Disclaimer: This article is copied from Overfitting vs. Underfitting. A guide to recognize and remedy your… | by Nabil M Abbas | The Startup | Medium
One of the most alarming indicators of a poorly performing machine learning model is an accuracy test of the training and testing data. A test of your data will indicate if your model is overfit, underfit, or balanced. The reason we have train-test split is so that we can determine and adjust the performance of our models. Otherwise we would be blindly training our models to predict without any insight on the model’s performance.
1) Underfitting
The model is considered as underfitting the training data when the model performs poorly on the training data as compared to test data.
The reason of underfitting are:
i) Trying to create a linear model with non linear data.
ii) Having too little data to build an accurate model.
iii) Model is too simple, has too few features.
Underfit learners tends to have Low Variance but High Bias. The model simply does not capture the relationship of the training data, leading to inaccurate predictions of the training data.
How to rectify?
i) Add more features during feature selection.
ii) Engineer additional features within the scope of your problem that makes sense.
Having more features limits bias within your model.
2) Overfitting
The model is considered as overfitting the training data when the model performs well on the training data but does not perform well on the evaluation data.
The reason of Overfitting are:
i) The algorithm captured the "noise" of the data.
ii) The model fits the data too well.
iii) An overfit model shows low bias and high variance.
iv) The model is excessively complicated likely due to redundant features.
How to rectify?
When a model is overfit, the relationship between model features and the target variable is not being captured.
i) k-fold cross validation. It is a powerful preventative measure against overfitting. The idea behind cross validation is that you are performing multiple mini train-test splits to tune your model.
"In standard k-fold cross-validation, we partition the data into k subsets, called folds. Then, we iteratively train the algorithm on k-1 folds while using the remaining fold as the test set (called the “holdout fold”).
ii) train with more data. This won’t work in every case, but in scenarios where you are looking at a skewed sample of data, sampling additional data can help normalize your data. An example of this is if you model height vs. age of children, sampling from more school districts will help your model.
iii) remove features. But it is important to have an understanding of feature importance. You have to be mindful of the problem you are trying to address and have some domain knowledge.

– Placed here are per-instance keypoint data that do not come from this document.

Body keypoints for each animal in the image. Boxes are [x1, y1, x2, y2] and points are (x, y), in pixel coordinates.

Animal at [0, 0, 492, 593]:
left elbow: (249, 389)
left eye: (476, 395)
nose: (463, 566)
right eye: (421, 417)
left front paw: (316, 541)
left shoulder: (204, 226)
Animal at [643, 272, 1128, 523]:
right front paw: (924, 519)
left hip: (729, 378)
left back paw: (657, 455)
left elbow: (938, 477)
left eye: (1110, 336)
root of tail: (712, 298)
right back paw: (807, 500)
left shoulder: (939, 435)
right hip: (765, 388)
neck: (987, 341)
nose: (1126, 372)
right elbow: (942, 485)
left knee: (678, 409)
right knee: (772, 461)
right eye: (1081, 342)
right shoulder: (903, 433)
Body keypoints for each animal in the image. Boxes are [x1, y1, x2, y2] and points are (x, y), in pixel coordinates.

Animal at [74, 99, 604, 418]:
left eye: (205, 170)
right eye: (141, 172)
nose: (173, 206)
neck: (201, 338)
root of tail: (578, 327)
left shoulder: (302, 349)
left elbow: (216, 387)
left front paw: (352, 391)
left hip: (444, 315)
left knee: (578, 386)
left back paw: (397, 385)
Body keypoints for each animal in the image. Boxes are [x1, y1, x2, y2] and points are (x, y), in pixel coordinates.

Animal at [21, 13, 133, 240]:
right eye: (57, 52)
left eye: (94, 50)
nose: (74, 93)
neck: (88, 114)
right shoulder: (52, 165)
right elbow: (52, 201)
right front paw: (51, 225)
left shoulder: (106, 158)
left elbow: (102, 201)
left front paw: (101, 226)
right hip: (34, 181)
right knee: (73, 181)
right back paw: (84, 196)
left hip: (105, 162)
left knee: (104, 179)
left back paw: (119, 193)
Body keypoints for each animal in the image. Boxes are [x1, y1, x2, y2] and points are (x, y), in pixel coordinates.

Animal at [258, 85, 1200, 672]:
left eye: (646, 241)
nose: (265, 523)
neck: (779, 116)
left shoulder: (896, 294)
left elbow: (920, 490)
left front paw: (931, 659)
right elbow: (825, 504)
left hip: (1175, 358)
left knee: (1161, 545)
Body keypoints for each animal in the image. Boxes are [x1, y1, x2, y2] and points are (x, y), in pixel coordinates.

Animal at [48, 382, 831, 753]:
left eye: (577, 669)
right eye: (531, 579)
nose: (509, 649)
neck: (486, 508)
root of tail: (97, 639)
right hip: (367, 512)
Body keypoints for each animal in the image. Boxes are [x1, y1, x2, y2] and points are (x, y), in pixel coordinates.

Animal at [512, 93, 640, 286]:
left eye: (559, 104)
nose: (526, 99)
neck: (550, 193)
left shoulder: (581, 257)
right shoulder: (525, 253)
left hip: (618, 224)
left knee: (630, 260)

Ultimately redundant features will not help and should not be included in your machine learning model.
iv) Regularization is a method that entails a variety of techniques to artificially force your model to be simpler. The technique being used depends on the type of learner you are using. For example, for a linear regression you can add a penalty parameter to the cost function. “But oftentimes, the regularization method is a hyperparameter as well, which means it can be tuned through cross-validation.” To learn more about regularization in regards to particular algorithms have a look at the link.
v) Ensembles are a machine learning method to combine predictions from multiple separate models. Ensembles use bagging to attempt to reduce the chance to overfit complex models, and boosting to improve “predictive flexibility of simple models.”
Bias Variance Trade Off
Ultimately Data Scientists have to make decisions as to how they want their model to predict. They have to understand their model and why it is predicting a particular way. The ideas of overfitting and underfitting fall under the umbrella of the Bias Variance Trade Off. Ultimately error can come from both bias and variance, so the Data Scientist needs to be able to find a balance. But I’ll leave the Bias Variance Trade Off for a future post.